University managers continue to embrace this STEM bias, too. UEA’s ills, for instance, are heavily to do with managerialism and scientism, and this will only be entrenched by the fact that the arts and humanities are suffering the bulk of the cuts – despite having run a surplus for years and subsidised the rest of the university during that time. The “cure” will be more of the disease. I do not want to throw the “impact” baby out with the polluted bathwater of the agenda’s implementation. But I hope I’ve said enough to indicate that a far loftier version of impact is needed. We need the kind of ambition present in the neglected works of Nicholas Maxwell, who urges universities to redesign themselves to be in their essence of service in an age when outdated epistemologies are contributing to an eco-driven collapse of civilisation.

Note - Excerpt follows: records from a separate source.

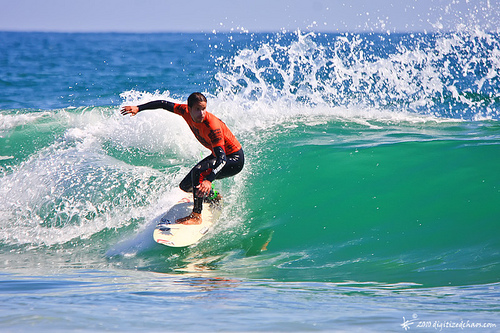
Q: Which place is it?
A: It is a sea.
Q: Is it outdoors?
A: Yes, it is outdoors.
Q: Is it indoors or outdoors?
A: It is outdoors.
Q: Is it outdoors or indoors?
A: It is outdoors.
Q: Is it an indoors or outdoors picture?
A: It is outdoors.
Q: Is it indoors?
A: No, it is outdoors.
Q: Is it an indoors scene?
A: No, it is outdoors.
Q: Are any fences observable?
A: No, there are no fences.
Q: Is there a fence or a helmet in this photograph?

Perhaps those of you remaining in the system can find the determination to demand this reinvention. In the meantime, I will join others trying to save the world from outside the academy.

Don’t get me wrong: many of my best friends are academics. But: While there is much about life as an academic that I sometimes miss, I’m glad to have moved on. When the opportunity came to do so, I knew it would be a failure of will not to take it – I can only urge you to at least consider doing the same.

For, in words made famous in Lord of the Rings, and very pertinent to us: the hour grows late.